Monday, March 12, 2012
After a wrong pursuit- be it relationships or other- you will not feel validated. You will want closure and you'll want to feel resolved but none of those healthy relational elements can evolve from an unhealthy relationship. Everyone just wants to feel that their feelings are understood, their point of view is understood, their motive, or whatever they've put energy into expressing. It's almost nuts to what extent we will go to create opportunities for the antagonist in our situation to fulfill that desire. Whether its staying in a bad relationship too long- hoping that with time it'll get better, dropping not-so-subtle hints to that person you want to apologize, going completely out of our way to receive that coveted, sincere 'thank you' that carries strong overtones of appreciation- these are all futile attempts to improperly communicate. Proper communication seeks to be direct in nature, without any shroud of ambiguity or ulterior motive.
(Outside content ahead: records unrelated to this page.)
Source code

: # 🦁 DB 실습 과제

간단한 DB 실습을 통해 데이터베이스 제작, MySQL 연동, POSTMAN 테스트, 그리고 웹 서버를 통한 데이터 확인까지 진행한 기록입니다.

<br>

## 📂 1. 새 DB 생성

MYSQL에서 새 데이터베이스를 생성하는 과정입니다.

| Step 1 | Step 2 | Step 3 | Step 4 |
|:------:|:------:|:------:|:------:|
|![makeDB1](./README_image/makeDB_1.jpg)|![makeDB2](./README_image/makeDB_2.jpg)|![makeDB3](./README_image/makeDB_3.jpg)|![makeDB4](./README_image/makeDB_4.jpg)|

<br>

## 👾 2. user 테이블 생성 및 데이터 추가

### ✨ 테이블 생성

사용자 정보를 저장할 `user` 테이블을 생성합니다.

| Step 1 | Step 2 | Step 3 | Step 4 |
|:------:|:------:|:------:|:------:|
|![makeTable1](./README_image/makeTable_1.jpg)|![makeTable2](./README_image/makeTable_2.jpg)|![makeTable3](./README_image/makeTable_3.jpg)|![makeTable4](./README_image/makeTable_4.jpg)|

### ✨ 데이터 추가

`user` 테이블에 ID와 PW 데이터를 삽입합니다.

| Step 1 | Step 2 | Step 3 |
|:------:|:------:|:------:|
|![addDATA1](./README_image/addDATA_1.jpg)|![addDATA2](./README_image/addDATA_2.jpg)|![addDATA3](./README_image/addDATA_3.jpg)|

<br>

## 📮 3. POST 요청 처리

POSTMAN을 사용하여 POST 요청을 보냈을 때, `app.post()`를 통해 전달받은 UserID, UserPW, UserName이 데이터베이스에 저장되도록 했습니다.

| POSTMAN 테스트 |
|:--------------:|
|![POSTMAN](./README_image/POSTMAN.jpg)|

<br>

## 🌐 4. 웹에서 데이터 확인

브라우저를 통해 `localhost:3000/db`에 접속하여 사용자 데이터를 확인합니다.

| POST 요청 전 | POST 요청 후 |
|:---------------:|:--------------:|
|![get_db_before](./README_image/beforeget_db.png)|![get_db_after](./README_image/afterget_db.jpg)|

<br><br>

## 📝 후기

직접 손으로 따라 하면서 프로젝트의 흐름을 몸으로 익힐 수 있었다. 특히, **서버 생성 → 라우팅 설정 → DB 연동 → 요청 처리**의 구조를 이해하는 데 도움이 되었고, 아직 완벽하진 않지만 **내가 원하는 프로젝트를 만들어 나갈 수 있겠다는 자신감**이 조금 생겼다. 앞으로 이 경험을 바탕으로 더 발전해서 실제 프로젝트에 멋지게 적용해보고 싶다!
And unfortunately, the perfect storm for this is just not always going to happen. It's in the absence of open channels for proper communication in wrong pursuits that we must forfeit that consuming need for validation/closure/resolution, and resign to close the book ourselves. It will leave you feeling very unfulfilled - that feeling may stay with you quite a while. But know that abstaining from retuning to that previous situation will get easier by the day, and eventually the bridge between the pursuit and yourself will erode.